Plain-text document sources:
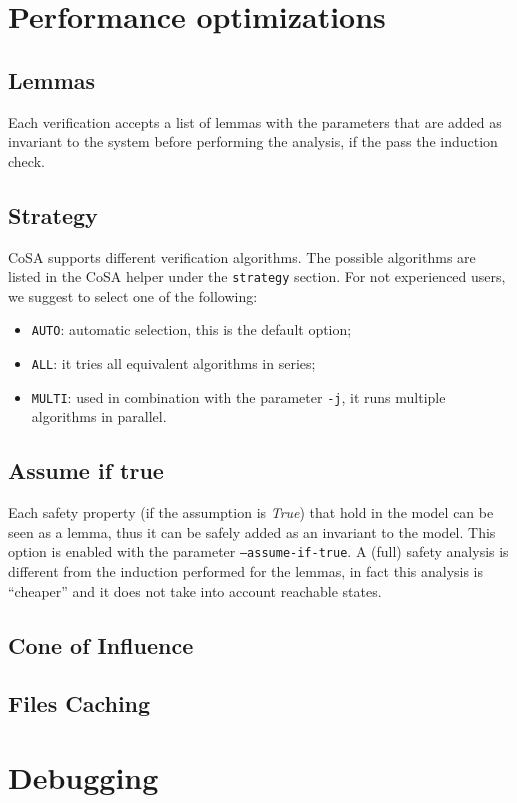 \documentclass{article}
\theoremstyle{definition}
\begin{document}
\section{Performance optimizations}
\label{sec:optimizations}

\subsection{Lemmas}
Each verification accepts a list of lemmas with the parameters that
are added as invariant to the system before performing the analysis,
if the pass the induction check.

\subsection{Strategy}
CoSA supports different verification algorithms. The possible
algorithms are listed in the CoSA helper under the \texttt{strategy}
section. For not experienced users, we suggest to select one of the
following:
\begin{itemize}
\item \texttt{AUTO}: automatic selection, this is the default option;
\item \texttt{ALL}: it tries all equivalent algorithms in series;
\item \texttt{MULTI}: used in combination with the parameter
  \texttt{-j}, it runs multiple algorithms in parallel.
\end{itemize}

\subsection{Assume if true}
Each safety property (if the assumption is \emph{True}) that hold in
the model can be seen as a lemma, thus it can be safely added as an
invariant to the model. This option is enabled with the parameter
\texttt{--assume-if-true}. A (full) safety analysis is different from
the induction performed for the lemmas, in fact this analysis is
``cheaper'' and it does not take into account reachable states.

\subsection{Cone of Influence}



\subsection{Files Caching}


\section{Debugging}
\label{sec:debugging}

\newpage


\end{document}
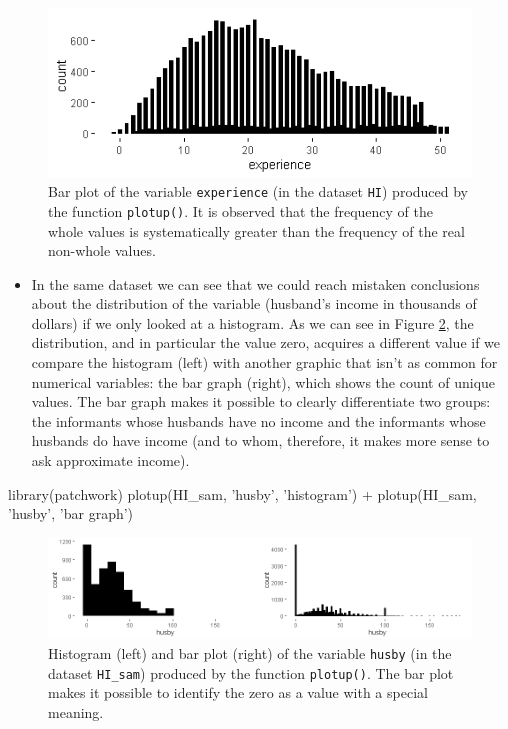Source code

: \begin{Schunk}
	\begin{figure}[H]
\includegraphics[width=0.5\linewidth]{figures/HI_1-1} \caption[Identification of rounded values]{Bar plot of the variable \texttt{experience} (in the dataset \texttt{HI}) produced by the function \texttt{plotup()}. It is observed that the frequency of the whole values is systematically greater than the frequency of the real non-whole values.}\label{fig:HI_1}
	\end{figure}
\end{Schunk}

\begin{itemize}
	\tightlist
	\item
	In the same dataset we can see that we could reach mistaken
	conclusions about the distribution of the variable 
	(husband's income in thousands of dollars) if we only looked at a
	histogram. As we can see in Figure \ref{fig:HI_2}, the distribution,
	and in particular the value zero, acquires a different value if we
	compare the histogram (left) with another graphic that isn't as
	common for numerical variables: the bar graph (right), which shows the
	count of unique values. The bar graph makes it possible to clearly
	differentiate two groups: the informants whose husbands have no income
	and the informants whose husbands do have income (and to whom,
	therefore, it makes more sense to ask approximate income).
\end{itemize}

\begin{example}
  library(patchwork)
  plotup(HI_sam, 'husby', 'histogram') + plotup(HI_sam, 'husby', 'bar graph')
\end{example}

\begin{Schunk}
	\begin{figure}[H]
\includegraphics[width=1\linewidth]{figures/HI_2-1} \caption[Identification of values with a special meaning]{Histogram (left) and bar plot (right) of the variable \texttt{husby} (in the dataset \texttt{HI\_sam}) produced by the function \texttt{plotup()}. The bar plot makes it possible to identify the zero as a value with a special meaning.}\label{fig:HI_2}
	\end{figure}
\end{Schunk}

(Exercise brief) Only the text of the entries above is to be given again, exactly, with the pictures left out.

(Task answer)
 \documentclass{article}
\theoremstyle{definition}
\begin{document}
\section{Performance optimizations}
\label{sec:optimizations}

\subsection{Lemmas}
Each verification accepts a list of lemmas with the parameters that
are added as invariant to the system before performing the analysis,
if the pass the induction check.

\subsection{Strategy}
CoSA supports different verification algorithms. The possible
algorithms are listed in the CoSA helper under the \texttt{strategy}
section. For not experienced users, we suggest to select one of the
following:
\begin{itemize}
\item \texttt{AUTO}: automatic selection, this is the default option;
\item \texttt{ALL}: it tries all equivalent algorithms in series;
\item \texttt{MULTI}: used in combination with the parameter
  \texttt{-j}, it runs multiple algorithms in parallel.
\end{itemize}

\subsection{Assume if true}
Each safety property (if the assumption is \emph{True}) that hold in
the model can be seen as a lemma, thus it can be safely added as an
invariant to the model. This option is enabled with the parameter
\texttt{--assume-if-true}. A (full) safety analysis is different from
the induction performed for the lemmas, in fact this analysis is
``cheaper'' and it does not take into account reachable states.

\subsection{Cone of Influence}



\subsection{Files Caching}


\section{Debugging}
\label{sec:debugging}

\newpage


\end{document}
Source code

: \begin{Schunk}
	\begin{figure}[H]
\includegraphics[width=0.5\linewidth]{figures/HI_1-1} \caption[Identification of rounded values]{Bar plot of the variable \texttt{experience} (in the dataset \texttt{HI}) produced by the function \texttt{plotup()}. It is observed that the frequency of the whole values is systematically greater than the frequency of the real non-whole values.}\label{fig:HI_1}
	\end{figure}
\end{Schunk}

\begin{itemize}
	\tightlist
	\item
	In the same dataset we can see that we could reach mistaken
	conclusions about the distribution of the variable 
	(husband's income in thousands of dollars) if we only looked at a
	histogram. As we can see in Figure \ref{fig:HI_2}, the distribution,
	and in particular the value zero, acquires a different value if we
	compare the histogram (left) with another graphic that isn't as
	common for numerical variables: the bar graph (right), which shows the
	count of unique values. The bar graph makes it possible to clearly
	differentiate two groups: the informants whose husbands have no income
	and the informants whose husbands do have income (and to whom,
	therefore, it makes more sense to ask approximate income).
\end{itemize}

\begin{example}
  library(patchwork)
  plotup(HI_sam, 'husby', 'histogram') + plotup(HI_sam, 'husby', 'bar graph')
\end{example}

\begin{Schunk}
	\begin{figure}[H]
\includegraphics[width=1\linewidth]{figures/HI_2-1} \caption[Identification of values with a special meaning]{Histogram (left) and bar plot (right) of the variable \texttt{husby} (in the dataset \texttt{HI\_sam}) produced by the function \texttt{plotup()}. The bar plot makes it possible to identify the zero as a value with a special meaning.}\label{fig:HI_2}
	\end{figure}
\end{Schunk}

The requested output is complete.